━━ 本文抜粋

レゴのロボット大会と、「失敗」が出来るからこそ、その失敗を元に成長することが出来るという話
長男に、「レゴスクールに通ってよかったことって何?」って聞いてみたら、「ロボットが作れて、コンテストに出られたこと」って言われたんですよ。
ということで、どうもしんざきです。しんざきは三児の父でして、長男が12歳の小学6年生、長女次女が7歳の双子で小学2年生です。好きなロボットは昔ファミコンで出てたジョイメカファイトのスカポンです。皆さん覚えてますか?ジョイメカファイト。ファミコンであんな格ゲーが出来ると思いませんでしたよね。
すいません、いきなり話が盛大に逸れました。
長男は小学校3年の頃からレゴ教室に通っています。元々レゴ好きな長男が「レゴを習う習い事がある」ということを聞きつけて、「これやってみたい!!!」と言い出したことが始まりなんですが、もう3年くらい通い続けてずっと楽しそうにしているんで、通わせてあげてよかったなーとは思っていたんです。

━━━━
━━ 提供データ

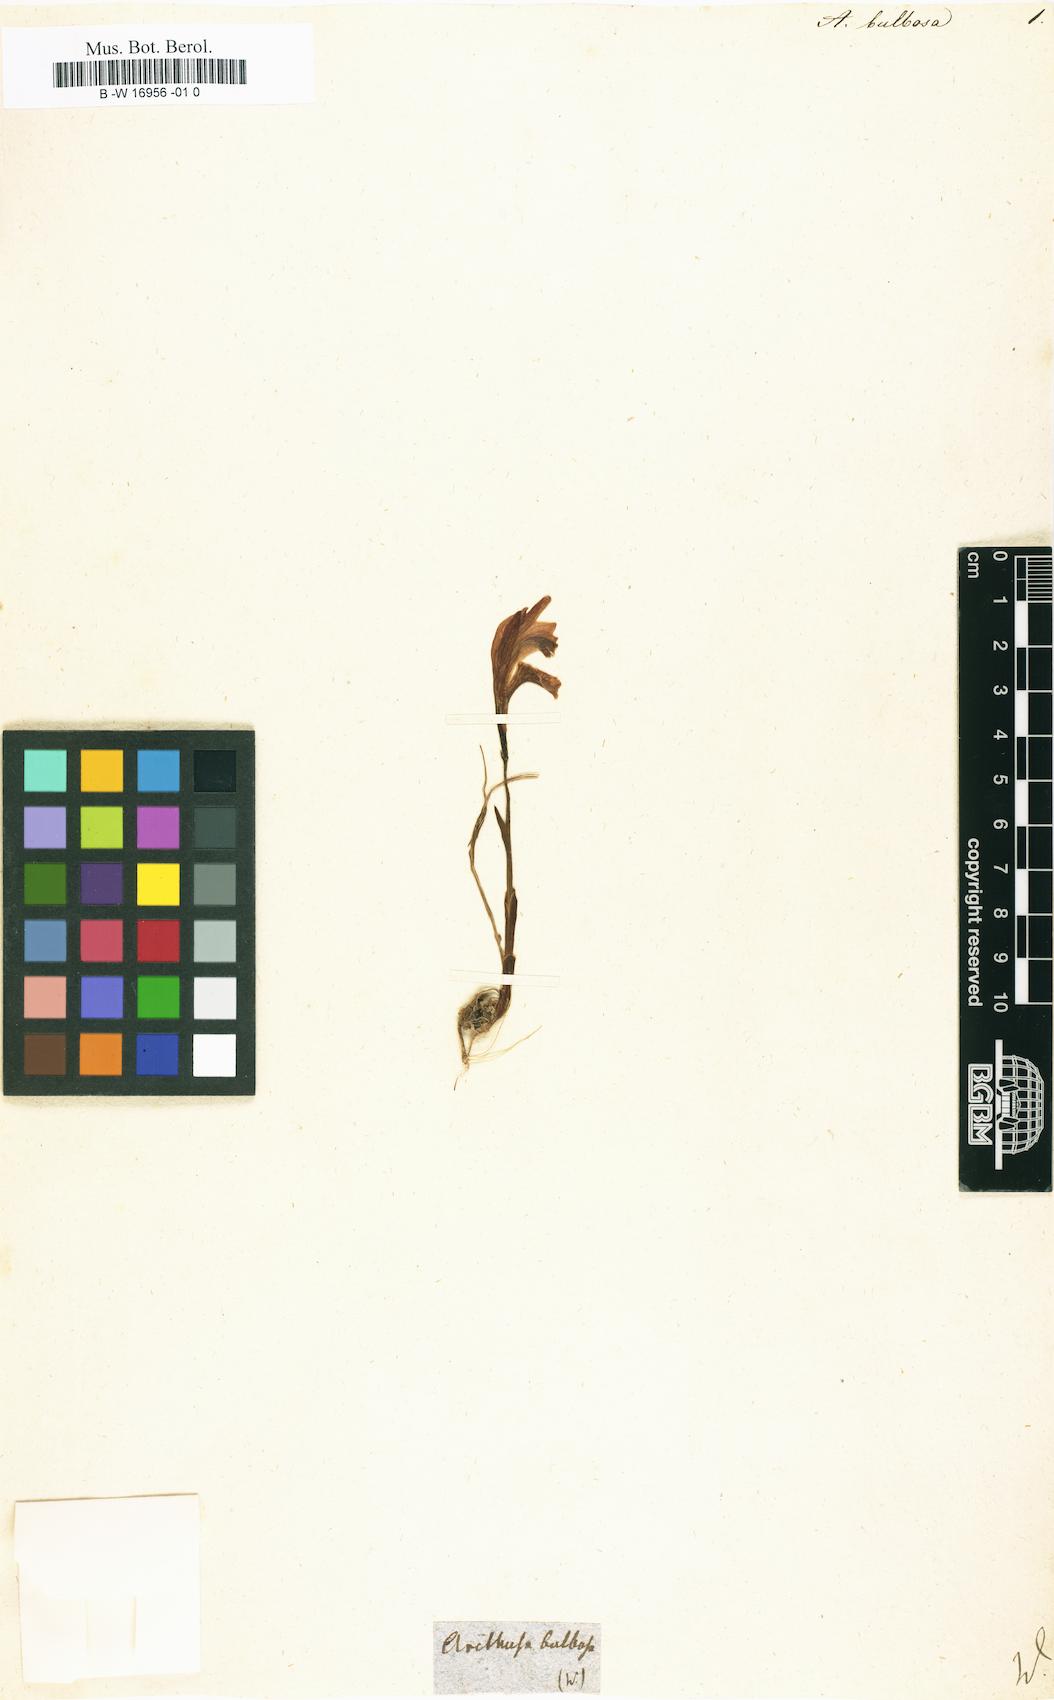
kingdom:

━━━━

依頼事項:
a – レゴのロボット大会についての文章から、「すいません、いきなり話が盛大に逸れました。」から「たなーとは思っていたんです。」までを一字も変えずに書き写しなさい。
b – レゴのロボット大会についての文章を、示された最後の文の後から書き継ぎなさい。

記述回答:
a –
すいません、いきなり話が盛大に逸れました。
長男は小学校3年の頃からレゴ教室に通っています。元々レゴ好きな長男が「レゴを習う習い事がある」ということを聞きつけて、「これやってみたい!!!」と言い出したことが始まりなんですが、もう3年くらい通い続けてずっと楽しそうにしているんで、通わせてあげてよかったなーとは思っていたんです。

b –
ただ、当初、「レゴを習うって何やんの?」という疑問があったのは正直なところでして、レゴなんて自由に遊ぶもんじゃん?習うことなんてあんの?であるとか、「習うようなことがあったら、却って遊び方を制限させちゃうんじゃないの?」といった心配もあったんです。
今回、Kicksさんに何か書かせて頂くことになりまして、折角身近にレゴ教室に通っている長男がいるので、「レゴ教室に通って、実際に何が得られたのか?」ということを、本人へのヒアリングを元に書かせて頂きたいと思います。よろしくお願いします。
今回は、「真剣な失敗をすることが出来た」「失敗からのリカバリのノウハウを身に着けることが出来た」という話をします。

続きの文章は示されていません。